L’impact sur l’industrie du bien-être et la culture du fitness
L’arrivée d’Ozempic a également eu un effet sur l’industrie de la santé et du fitness. Les ventes de livres et de programmes de régimes, de nutrition et de fitness ont diminué de 15 % entre 2O22 et 2O24, selon certaines estimations. Pourquoi s’astreindre à des séances de sport ou à des régimes restrictifs si une simple injection hebdomadaire peut faire fondre les kilos ?
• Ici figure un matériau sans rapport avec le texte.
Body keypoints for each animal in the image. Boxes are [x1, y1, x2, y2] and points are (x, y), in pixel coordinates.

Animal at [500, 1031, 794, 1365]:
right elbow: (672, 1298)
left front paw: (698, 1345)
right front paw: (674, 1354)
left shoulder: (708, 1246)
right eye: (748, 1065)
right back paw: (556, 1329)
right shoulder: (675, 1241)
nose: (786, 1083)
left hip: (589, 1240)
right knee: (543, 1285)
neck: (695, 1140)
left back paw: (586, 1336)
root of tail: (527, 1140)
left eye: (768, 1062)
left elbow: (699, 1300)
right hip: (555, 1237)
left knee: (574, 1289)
Certains dénoncent cette tendance, affirmant que la perte de poids « rapide et facile » pourrait réduire l’importance des habitudes de vie saines et de l’exercice physique. En effet, la santé physique ne se limite pas au poids, mais implique aussi une alimentation équilibrée et une activité physique régulière. Dans un monde ozempisé, les bienfaits globaux du fitness et du bien-être risquent d’être relégués au second plan.
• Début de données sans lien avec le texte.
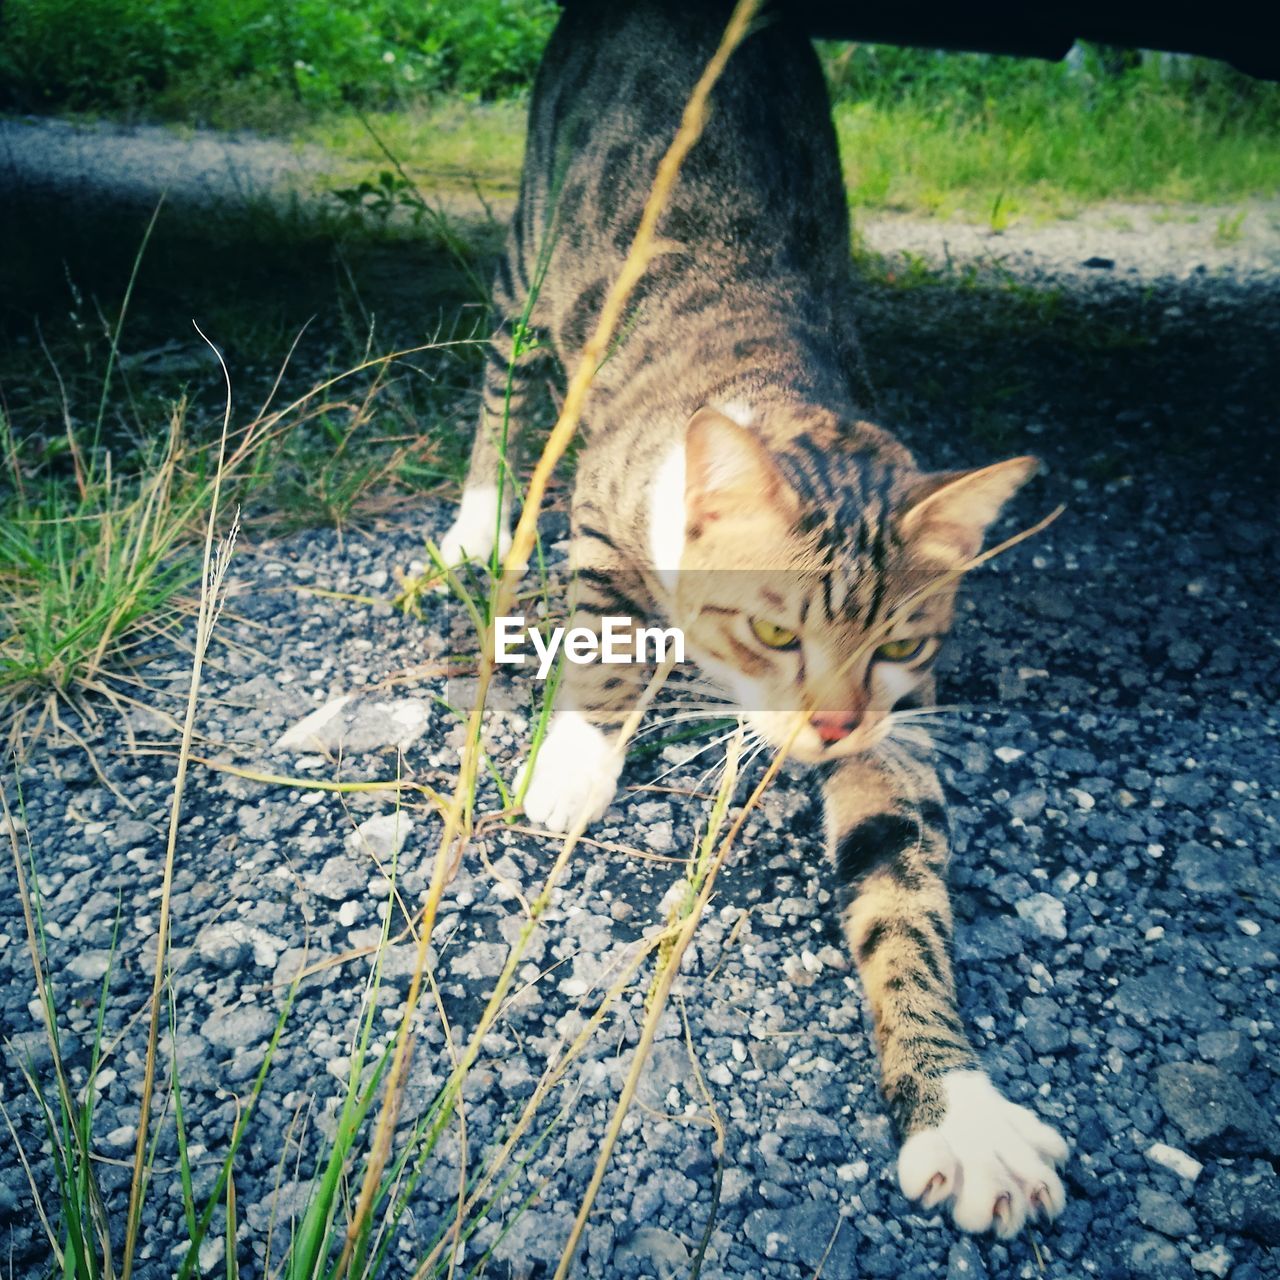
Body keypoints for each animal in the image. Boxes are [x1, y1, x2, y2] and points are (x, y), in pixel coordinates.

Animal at [440, 0, 1070, 1239]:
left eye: (899, 643)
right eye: (775, 633)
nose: (826, 726)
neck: (772, 380)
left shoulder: (895, 726)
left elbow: (899, 886)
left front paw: (960, 1110)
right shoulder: (606, 504)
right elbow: (603, 631)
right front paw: (572, 766)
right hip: (537, 241)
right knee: (500, 367)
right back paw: (480, 520)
Ozempic : un danger pour la diversité des corps ?
Le mouvement body positive a permis de normaliser les diversités corporelles et de combattre la stigmatisation liée au poids. Il a notamment aidé de nombreuses personnes à dépasser la pression de la minceur et à aimer leur corps tel qu’il est. Cependant, Ozempic menace de remettre en question ces acquis en suggérant que la minceur est préférable et facilement atteignable.
Si cette tendance se généralise, les personnes en surpoids pourraient être de nouveau marginalisées et jugées pour leur apparence. Les injonctions à mincir, souvent insidieuses et culpabilisantes, pourraient ressurgir avec encore plus de force, réduisant les corps à de simples « problèmes » à corriger.
Ozempic et body positive peuvent-ils coexister ?
La question reste ouverte : est-il possible pour Ozempic et le mouvement body positive de coexister ? D’un côté, chacun a le droit de décider de son apparence et de sa santé. De l’autre, promouvoir Ozempic comme une solution universelle pour perdre du poids risque de renforcer les normes de beauté minces et de réduire la diversité corporelle.
Certains défenseurs du body positive estiment qu’accepter et respecter toutes les silhouettes, y compris celles qui choisissent Ozempic, est essentiel. D’autres, cependant, craignent que l’usage généralisé de ce médicament perpétue des standards de beauté irréalistes.